Probing the Antisymmetric Fano Interference Assisted by a Majorana Fermion

TL;DR

This paper proposes an Aharonov-Bohm interferometer with quantum dots to detect Majorana fermions through distinctive Fano interference patterns in electronic transmittance.

Contribution

It introduces a novel interferometric setup using quantum dots coupled to a Majorana bound state for identifying Majorana quasiparticles.

Findings

Distinct Fano regimes reveal fingerprints of Majorana fermions.

Maximum transmittance fluctuation is half for semi-infinite wires and unity for finite wires.

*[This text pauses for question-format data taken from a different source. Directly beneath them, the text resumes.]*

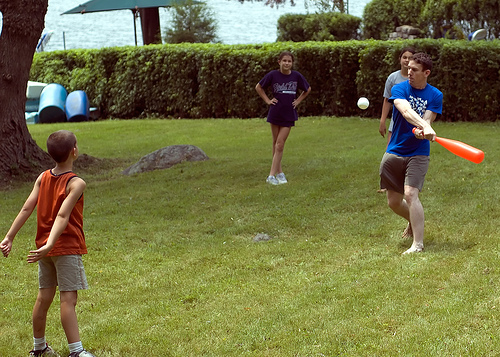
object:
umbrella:
[57, 0, 212, 50]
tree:
[0, 0, 98, 180]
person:
[0, 128, 94, 356]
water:
[36, 0, 374, 57]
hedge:
[28, 35, 499, 122]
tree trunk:
[0, 0, 95, 185]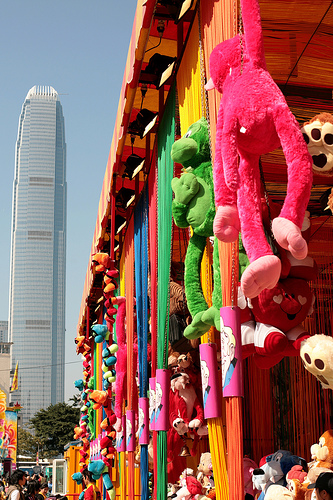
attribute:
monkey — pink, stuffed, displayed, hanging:
[203, 0, 315, 299]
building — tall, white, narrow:
[7, 85, 67, 436]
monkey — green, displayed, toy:
[169, 117, 252, 340]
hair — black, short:
[9, 469, 27, 484]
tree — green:
[28, 401, 82, 458]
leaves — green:
[26, 401, 81, 456]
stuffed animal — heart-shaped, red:
[238, 276, 319, 369]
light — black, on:
[127, 107, 160, 141]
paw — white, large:
[298, 110, 332, 172]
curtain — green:
[156, 79, 179, 500]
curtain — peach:
[197, 1, 244, 500]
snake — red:
[91, 252, 120, 331]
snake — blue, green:
[91, 323, 120, 391]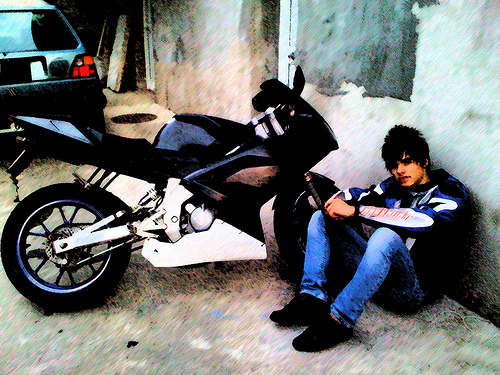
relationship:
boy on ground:
[296, 123, 445, 373] [146, 301, 263, 363]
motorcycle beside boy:
[10, 70, 332, 317] [296, 123, 445, 373]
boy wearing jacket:
[296, 123, 445, 373] [342, 168, 457, 284]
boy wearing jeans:
[296, 123, 445, 373] [287, 204, 427, 328]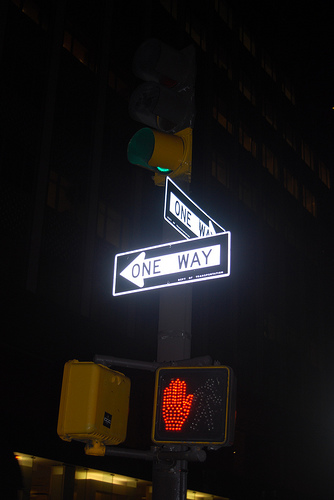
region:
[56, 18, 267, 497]
Street signs on a pole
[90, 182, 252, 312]
Lighted one way signs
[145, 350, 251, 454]
a cross walk sign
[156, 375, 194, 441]
An orange hand sign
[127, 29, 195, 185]
A stop light lit green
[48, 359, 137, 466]
The back of a cross walk sign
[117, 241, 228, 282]
A sign that says One Way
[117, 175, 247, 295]
Two signs that say One Way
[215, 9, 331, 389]
A building behind the sign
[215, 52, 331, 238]
Lights on in the windows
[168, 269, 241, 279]
small writing on black sign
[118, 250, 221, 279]
white arrow on sign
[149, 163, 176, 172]
section of green light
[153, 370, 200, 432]
orange hand on traffic signal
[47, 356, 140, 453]
yellow traffic light box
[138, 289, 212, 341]
thick black post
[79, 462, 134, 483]
lights in building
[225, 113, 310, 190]
windows in tall building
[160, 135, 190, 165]
yellow color on side of traffic signal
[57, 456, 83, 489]
black frame on building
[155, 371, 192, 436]
a hand lighting up red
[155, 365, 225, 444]
a crosswalk sign that is saying it is not safe to cross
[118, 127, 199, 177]
a green light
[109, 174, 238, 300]
one way signs glowing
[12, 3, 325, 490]
night time outside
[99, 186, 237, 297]
the sign is black and white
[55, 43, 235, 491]
a light pole in use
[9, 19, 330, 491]
A building near the light pole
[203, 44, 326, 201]
windows on the building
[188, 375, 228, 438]
a walking person sign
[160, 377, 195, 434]
a red hand signal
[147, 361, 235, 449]
a pedestrian light bank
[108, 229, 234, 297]
a black and white sign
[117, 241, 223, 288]
a white arrow on the sign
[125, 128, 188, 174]
a green traffic light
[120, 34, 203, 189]
a traffic light bank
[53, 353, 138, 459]
a yellow light back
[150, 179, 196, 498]
a black metal pole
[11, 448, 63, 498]
a window on the building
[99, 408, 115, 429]
a sticker on the lights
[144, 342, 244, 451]
Pedestrian crossing sign on pole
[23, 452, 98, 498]
Lights on the building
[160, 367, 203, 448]
Red hand on the sign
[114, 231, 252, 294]
One way sign on the pole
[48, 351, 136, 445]
Yellow sign on the pole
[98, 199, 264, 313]
the signs light up from headlights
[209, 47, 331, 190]
Tall building with windows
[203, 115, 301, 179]
Light showing through the windows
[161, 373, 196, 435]
The hand is red and lit up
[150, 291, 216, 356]
The pole is made of metal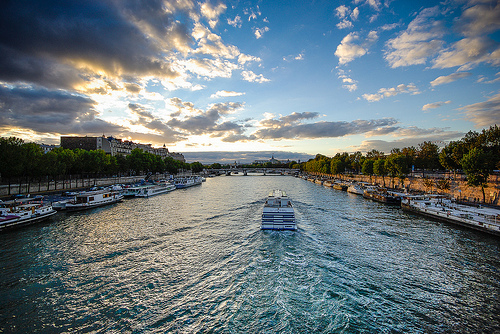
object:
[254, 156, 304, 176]
building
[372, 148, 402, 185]
tree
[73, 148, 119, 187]
tree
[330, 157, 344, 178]
tree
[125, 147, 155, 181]
tree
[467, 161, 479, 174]
section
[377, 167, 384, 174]
section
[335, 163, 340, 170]
section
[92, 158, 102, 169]
section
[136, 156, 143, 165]
section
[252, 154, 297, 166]
building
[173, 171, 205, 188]
boat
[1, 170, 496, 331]
water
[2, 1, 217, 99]
cloud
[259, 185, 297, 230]
boat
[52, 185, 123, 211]
boat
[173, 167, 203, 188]
boat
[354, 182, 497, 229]
boats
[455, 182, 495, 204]
dirt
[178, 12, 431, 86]
clouds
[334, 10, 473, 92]
clouds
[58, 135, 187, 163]
buildings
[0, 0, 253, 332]
left side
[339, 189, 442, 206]
bank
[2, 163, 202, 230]
boats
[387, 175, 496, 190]
ground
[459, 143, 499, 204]
tree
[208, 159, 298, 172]
bridge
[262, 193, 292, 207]
people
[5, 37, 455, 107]
sky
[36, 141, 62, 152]
hills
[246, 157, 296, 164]
hills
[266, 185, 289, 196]
section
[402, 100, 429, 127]
ground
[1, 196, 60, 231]
boat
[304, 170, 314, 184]
boat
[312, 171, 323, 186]
boat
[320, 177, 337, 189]
boat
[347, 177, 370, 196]
boat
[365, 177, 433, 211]
boat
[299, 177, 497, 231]
side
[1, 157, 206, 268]
side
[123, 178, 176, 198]
boat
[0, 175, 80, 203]
bank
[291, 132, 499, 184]
trees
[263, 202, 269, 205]
person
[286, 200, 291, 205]
person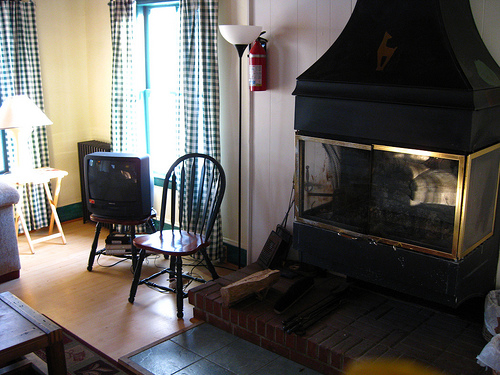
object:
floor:
[0, 216, 246, 363]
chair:
[127, 151, 226, 320]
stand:
[85, 209, 158, 272]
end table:
[0, 167, 68, 253]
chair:
[0, 186, 25, 284]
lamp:
[0, 94, 53, 182]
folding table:
[0, 167, 70, 255]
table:
[1, 290, 151, 374]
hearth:
[188, 230, 500, 374]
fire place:
[289, 0, 498, 321]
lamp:
[218, 25, 261, 267]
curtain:
[105, 2, 138, 155]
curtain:
[175, 4, 223, 263]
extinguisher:
[247, 30, 269, 91]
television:
[83, 152, 154, 218]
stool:
[84, 207, 158, 272]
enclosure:
[290, 129, 500, 266]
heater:
[77, 140, 111, 223]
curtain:
[1, 2, 53, 234]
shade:
[216, 23, 257, 45]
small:
[94, 169, 129, 202]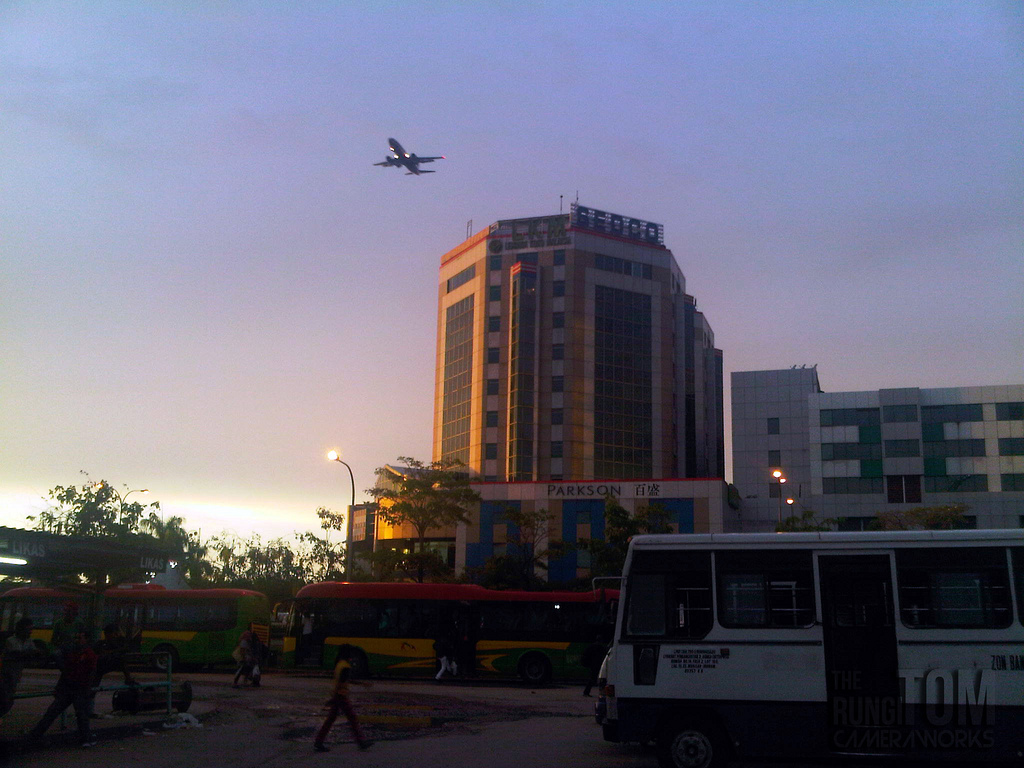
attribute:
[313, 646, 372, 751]
person — walking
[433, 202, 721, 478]
building — tall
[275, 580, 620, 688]
bus — yellow, red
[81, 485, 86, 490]
leaf — green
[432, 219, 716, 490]
building — red, white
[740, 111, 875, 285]
sky — colored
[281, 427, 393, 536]
streetlamps — illuminated 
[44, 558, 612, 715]
busses — red, gold, green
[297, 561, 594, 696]
bus — white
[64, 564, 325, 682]
bus — red, green, yellow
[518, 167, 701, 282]
letters — black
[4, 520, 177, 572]
logo — blue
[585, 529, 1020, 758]
bus — white, black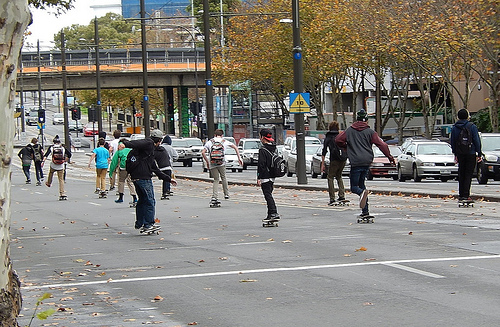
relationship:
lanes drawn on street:
[16, 250, 500, 293] [10, 113, 499, 325]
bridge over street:
[34, 60, 194, 73] [53, 195, 103, 276]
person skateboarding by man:
[350, 112, 387, 211] [255, 128, 291, 223]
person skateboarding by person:
[350, 112, 387, 211] [138, 120, 171, 221]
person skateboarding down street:
[350, 112, 387, 211] [18, 131, 434, 299]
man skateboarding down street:
[255, 128, 291, 223] [18, 131, 434, 299]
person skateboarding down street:
[138, 120, 171, 221] [18, 131, 434, 299]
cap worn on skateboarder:
[256, 127, 275, 143] [254, 126, 286, 228]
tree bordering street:
[300, 0, 372, 131] [221, 250, 440, 296]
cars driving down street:
[235, 137, 266, 171] [10, 113, 499, 325]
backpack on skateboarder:
[261, 142, 289, 182] [251, 119, 294, 230]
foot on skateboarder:
[349, 174, 383, 210] [328, 97, 403, 236]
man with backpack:
[255, 128, 291, 223] [258, 142, 292, 177]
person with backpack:
[190, 120, 237, 209] [205, 136, 225, 166]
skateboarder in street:
[448, 106, 483, 204] [10, 113, 499, 325]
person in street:
[333, 108, 397, 220] [10, 113, 499, 325]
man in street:
[255, 128, 291, 223] [10, 113, 499, 325]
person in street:
[199, 128, 245, 204] [10, 113, 499, 325]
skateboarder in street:
[120, 127, 177, 234] [10, 113, 499, 325]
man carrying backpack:
[256, 127, 285, 231] [260, 144, 289, 178]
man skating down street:
[255, 128, 291, 223] [8, 141, 497, 322]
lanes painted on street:
[16, 250, 500, 293] [8, 141, 497, 322]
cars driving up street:
[392, 137, 457, 187] [10, 113, 499, 325]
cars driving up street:
[374, 146, 400, 175] [10, 113, 499, 325]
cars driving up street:
[285, 148, 317, 176] [10, 113, 499, 325]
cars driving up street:
[241, 138, 263, 161] [10, 113, 499, 325]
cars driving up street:
[171, 136, 193, 170] [10, 113, 499, 325]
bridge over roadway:
[98, 21, 220, 67] [12, 107, 252, 194]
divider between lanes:
[388, 170, 455, 213] [1, 103, 497, 317]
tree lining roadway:
[435, 0, 498, 136] [1, 102, 497, 324]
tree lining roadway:
[302, 0, 372, 132] [1, 102, 497, 324]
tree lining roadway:
[211, 0, 298, 130] [1, 102, 497, 324]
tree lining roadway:
[383, 0, 448, 133] [1, 102, 497, 324]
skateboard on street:
[261, 215, 278, 228] [6, 162, 498, 324]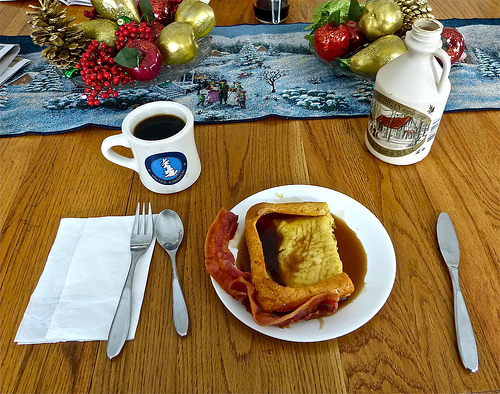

The setup offers an alternative experimental method to detect Majorana excitations.

Abstract

As the Fano effect is an interference phenomenon where tunneling paths compete for the electronic transport, it becomes a probe to catch fingerprints of Majorana fermions lying on condensed matter systems. In this work we benefit of this mechanism by proposing as a route for that an Aharonov-Bohm-like interferometer composed by two quantum dots, being one of them coupled to a Majorana bound state, which is attached to one of the edges of a semi-infinite Kitaev wire within the topological phase. By changing the Fermi energy of the leads and the symmetric detuning of the levels for the dots, we show that opposing Fano regimes result in a transmittance characterized by distinct conducting and insulating regions, which are fingerprints of an isolated Majorana quasiparticle. Furthermore, we show that the maximum fluctuation of the transmittance as a function of the detuning is half for a semi-infinite wire, while it corresponds to the unity for a finite system. The setup proposed here constitutes an alternative experimental tool to detect Majorana excitations.